[Saved data entries]
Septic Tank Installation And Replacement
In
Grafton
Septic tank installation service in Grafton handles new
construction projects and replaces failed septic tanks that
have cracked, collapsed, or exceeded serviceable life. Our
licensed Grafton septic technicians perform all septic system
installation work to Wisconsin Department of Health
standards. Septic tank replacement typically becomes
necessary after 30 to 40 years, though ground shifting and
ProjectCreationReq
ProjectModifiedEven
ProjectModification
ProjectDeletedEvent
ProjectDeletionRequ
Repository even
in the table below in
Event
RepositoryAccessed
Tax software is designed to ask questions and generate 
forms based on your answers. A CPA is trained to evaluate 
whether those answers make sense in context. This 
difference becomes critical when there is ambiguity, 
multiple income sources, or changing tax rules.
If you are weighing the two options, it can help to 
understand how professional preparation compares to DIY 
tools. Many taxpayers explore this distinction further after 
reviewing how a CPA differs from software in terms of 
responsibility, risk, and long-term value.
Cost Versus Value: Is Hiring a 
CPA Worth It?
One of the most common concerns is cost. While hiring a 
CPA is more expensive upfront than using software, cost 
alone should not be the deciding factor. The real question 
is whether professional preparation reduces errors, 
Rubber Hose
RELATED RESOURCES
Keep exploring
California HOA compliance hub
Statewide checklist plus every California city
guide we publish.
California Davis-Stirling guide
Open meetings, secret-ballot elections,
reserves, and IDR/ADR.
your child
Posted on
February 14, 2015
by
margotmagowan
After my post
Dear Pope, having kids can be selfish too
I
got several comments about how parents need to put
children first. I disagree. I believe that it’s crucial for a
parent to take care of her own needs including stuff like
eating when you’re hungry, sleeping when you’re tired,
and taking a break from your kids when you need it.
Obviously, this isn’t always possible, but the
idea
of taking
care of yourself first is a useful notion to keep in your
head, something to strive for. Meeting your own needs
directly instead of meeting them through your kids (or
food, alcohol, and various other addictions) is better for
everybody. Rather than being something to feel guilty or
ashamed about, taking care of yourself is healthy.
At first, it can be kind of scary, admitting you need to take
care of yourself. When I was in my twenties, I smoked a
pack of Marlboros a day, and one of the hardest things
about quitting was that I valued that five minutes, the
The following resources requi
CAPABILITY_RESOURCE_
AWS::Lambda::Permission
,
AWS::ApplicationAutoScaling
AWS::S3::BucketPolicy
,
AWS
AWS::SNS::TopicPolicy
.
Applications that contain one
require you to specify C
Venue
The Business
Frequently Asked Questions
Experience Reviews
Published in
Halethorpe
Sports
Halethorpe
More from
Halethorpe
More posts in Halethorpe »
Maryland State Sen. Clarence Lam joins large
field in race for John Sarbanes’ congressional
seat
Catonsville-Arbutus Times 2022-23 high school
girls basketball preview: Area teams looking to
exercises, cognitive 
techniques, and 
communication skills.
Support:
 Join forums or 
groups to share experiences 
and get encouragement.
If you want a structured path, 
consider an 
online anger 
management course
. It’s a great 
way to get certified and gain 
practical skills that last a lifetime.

## Instructions for the task
Please recast the text lines of every row above as a JSON list of strings, one string per line, leaving out any blank lines.

## Exercise solution
[
  "Septic Tank Installation And Replacement",
  "In",
  "Grafton",
  "Septic tank installation service in Grafton handles new",
  "construction projects and replaces failed septic tanks that",
  "have cracked, collapsed, or exceeded serviceable life. Our",
  "licensed Grafton septic technicians perform all septic system",
  "installation work to Wisconsin Department of Health",
  "standards. Septic tank replacement typically becomes",
  "necessary after 30 to 40 years, though ground shifting and",
  "ProjectCreationReq",
  "ProjectModifiedEven",
  "ProjectModification",
  "ProjectDeletedEvent",
  "ProjectDeletionRequ",
  "Repository even",
  "in the table below in",
  "Event",
  "RepositoryAccessed",
  "Tax software is designed to ask questions and generate ",
  "forms based on your answers. A CPA is trained to evaluate ",
  "whether those answers make sense in context. This ",
  "difference becomes critical when there is ambiguity, ",
  "multiple income sources, or changing tax rules.",
  "If you are weighing the two options, it can help to ",
  "understand how professional preparation compares to DIY ",
  "tools. Many taxpayers explore this distinction further after ",
  "reviewing how a CPA differs from software in terms of ",
  "responsibility, risk, and long-term value.",
  "Cost Versus Value: Is Hiring a ",
  "CPA Worth It?",
  "One of the most common concerns is cost. While hiring a ",
  "CPA is more expensive upfront than using software, cost ",
  "alone should not be the deciding factor. The real question ",
  "is whether professional preparation reduces errors, ",
  "Rubber Hose",
  "RELATED RESOURCES",
  "Keep exploring",
  "California HOA compliance hub",
  "Statewide checklist plus every California city",
  "guide we publish.",
  "California Davis-Stirling guide",
  "Open meetings, secret-ballot elections,",
  "reserves, and IDR/ADR.",
  "your child",
  "Posted on",
  "February 14, 2015",
  "by",
  "margotmagowan",
  "After my post",
  "Dear Pope, having kids can be selfish too",
  "I",
  "got several comments about how parents need to put",
  "children first. I disagree. I believe that it’s crucial for a",
  "parent to take care of her own needs including stuff like",
  "eating when you’re hungry, sleeping when you’re tired,",
  "and taking a break from your kids when you need it.",
  "Obviously, this isn’t always possible, but the",
  "idea",
  "of taking",
  "care of yourself first is a useful notion to keep in your",
  "head, something to strive for. Meeting your own needs",
  "directly instead of meeting them through your kids (or",
  "food, alcohol, and various other addictions) is better for",
  "everybody. Rather than being something to feel guilty or",
  "ashamed about, taking care of yourself is healthy.",
  "At first, it can be kind of scary, admitting you need to take",
  "care of yourself. When I was in my twenties, I smoked a",
  "pack of Marlboros a day, and one of the hardest things",
  "about quitting was that I valued that five minutes, the",
  "The following resources requi",
  "CAPABILITY_RESOURCE_",
  "AWS::Lambda::Permission",
  ",",
  "AWS::ApplicationAutoScaling",
  "AWS::S3::BucketPolicy",
  ",",
  "AWS",
  "AWS::SNS::TopicPolicy",
  ".",
  "Applications that contain one",
  "require you to specify C",
  "Venue",
  "The Business",
  "Frequently Asked Questions",
  "Experience Reviews",
  "Published in",
  "Halethorpe",
  "Sports",
  "Halethorpe",
  "More from",
  "Halethorpe",
  "More posts in Halethorpe »",
  "Maryland State Sen. Clarence Lam joins large",
  "field in race for John Sarbanes’ congressional",
  "seat",
  "Catonsville-Arbutus Times 2022-23 high school",
  "girls basketball preview: Area teams looking to",
  "exercises, cognitive ",
  "techniques, and ",
  "communication skills.",
  "Support:",
  " Join forums or ",
  "groups to share experiences ",
  "and get encouragement.",
  "If you want a structured path, ",
  "consider an ",
  "online anger ",
  "management course",
  ". It’s a great ",
  "way to get certified and gain ",
  "practical skills that last a lifetime."
]